I once was lost, but now am found;
Was blind, but now I see.[1]
Oh the nearness of God! The priests of Baal may have shouted and pleaded in vain for their god to hear them and to rain down fire from heaven, all to show the nation of Israel that Baal was the true god (1 Kings 18:20-29). We are not like the priests of Baal. We are not like the priests of pagan Greece. We are not like the pagans of antiquity, or as the unbelievers and skeptics of our age. But we, like Elijah, call upon the true God who sent fire down upon the altar, consuming everything as an absolute declaration that He is the true God, the near God, the ever-present God (1 Kings 18:30-40).
This is the God we worship, this is the God we abide in, a God whose feats are not like mortal man’s, but whose feats can only be attributed to the one true God, for his feats are marvelously divine. Who can compare with the wondrous deeds of God? Who created the world from ex nihilo (Genesis 1:1)? Who parted the Red Sea (Exodus 14)? Who fed a whole people with mana from heaven (Exodus 16)? Who caused time to stand still (Joshua 10:1-15)? Who caused the sun to turn back but for a moment (2 Kings 20:8-11)? Who raised (not merely resuscitated) the dead (2 Kings 4:18-37; Matthew 9:18-26; John 11:1-44)? Most importantly, most marvelously, most miraculously, who has provided the means for man to be forgiven, redeemed and renewed (Matthew 26:28; John 3:16; Revelation 21:5)? Our God, the God of Scripture, the God of Christian theism, there is no other, and no one comes close.

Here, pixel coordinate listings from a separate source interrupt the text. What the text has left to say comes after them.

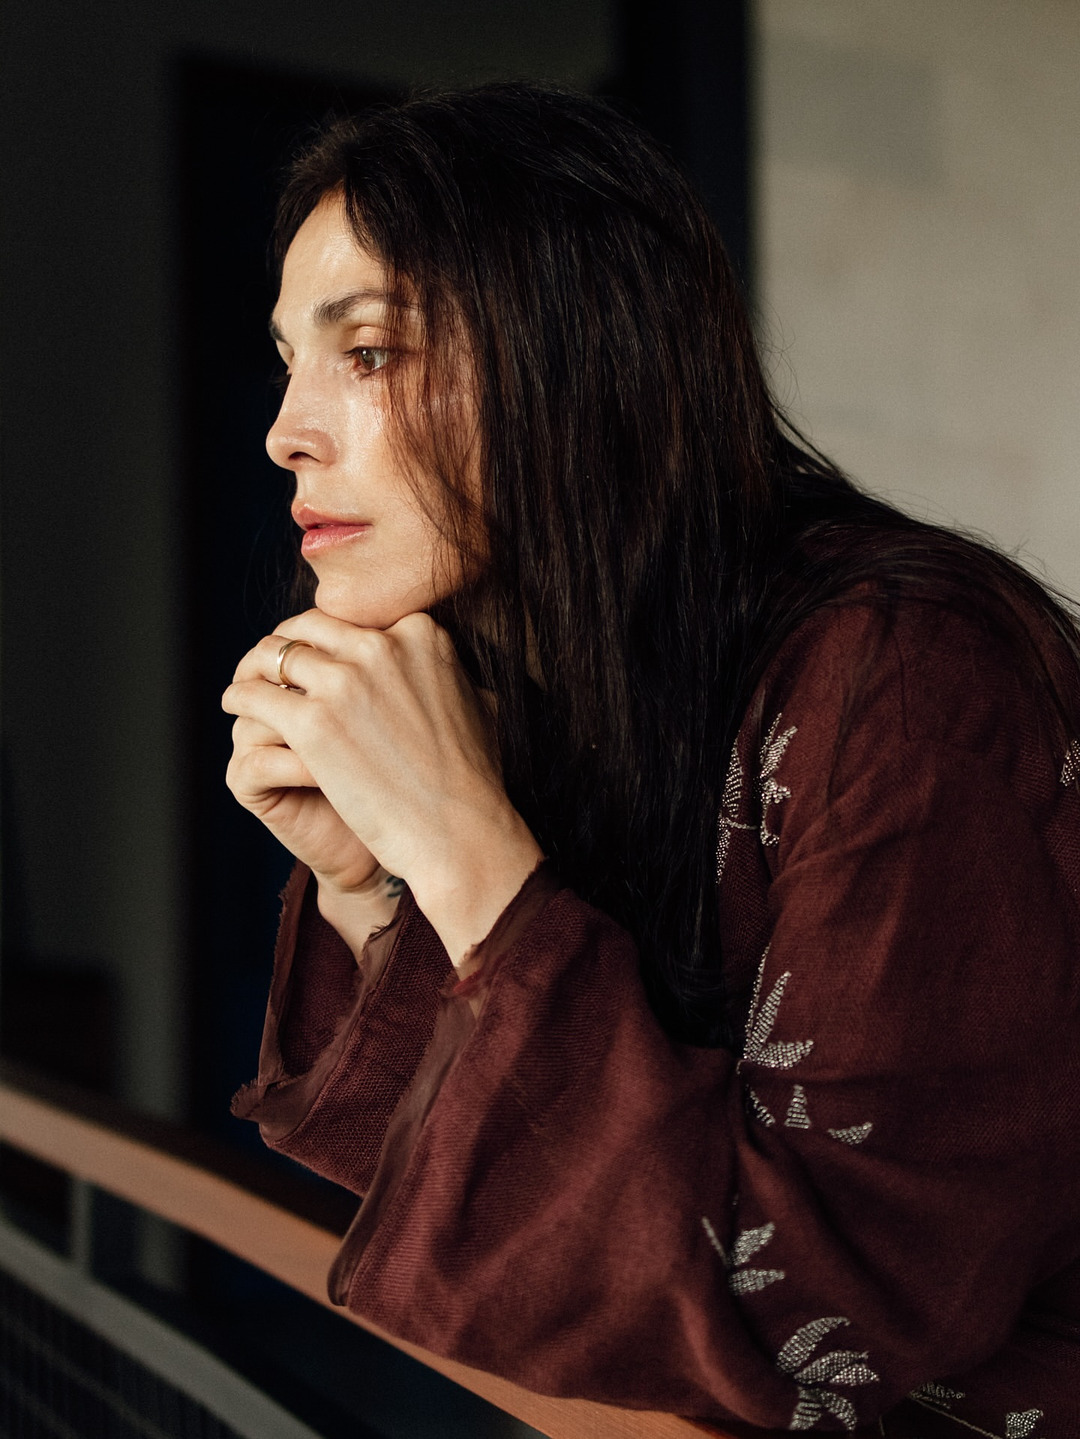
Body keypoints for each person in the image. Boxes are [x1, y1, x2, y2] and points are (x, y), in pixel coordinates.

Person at [222, 83, 1080, 1436]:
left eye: (369, 352)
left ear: (582, 357)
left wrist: (463, 850)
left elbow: (842, 1307)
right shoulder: (551, 677)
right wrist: (372, 890)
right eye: (289, 360)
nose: (286, 430)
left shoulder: (903, 668)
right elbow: (507, 1223)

As the Psalmist writes, “We give thanks to you, O God; we give thanks, for your name is near” (Ps. 75:1). And what nearness that is, it is a nearness that, if embraced, will result in the experience of God’s most wondrous deed, for as Charles Spurgeon had put it: “Nearness to God brings likeness to God. The more you see God the more of God will be seen in you.”[2]
May we express our thankfulness unto the Lord for all that we have, and for His nearness that makes all that we have pleasing and enjoyable, for without His nearness all would be vanity (Eccl. 1:2-11). And may we not only express our thanks on the day of Thanksgiving, as if that day were to be more important than any other day, but every waking moment of every passing day. “We give thanks to you, O God…”
[1] “Amazing Grace”, Hymnary.org. Accessed September 28, 2021, http://www.hymnary.org/text/amazing_grace_how_sweet_the_sound/.
[2] Charles Spurgeon, The Complete Works of C.H. Spurgeon, Vol. 29: Sermons 1698-1756 (Delmarva Publications, 2015), No. 1725, Part III.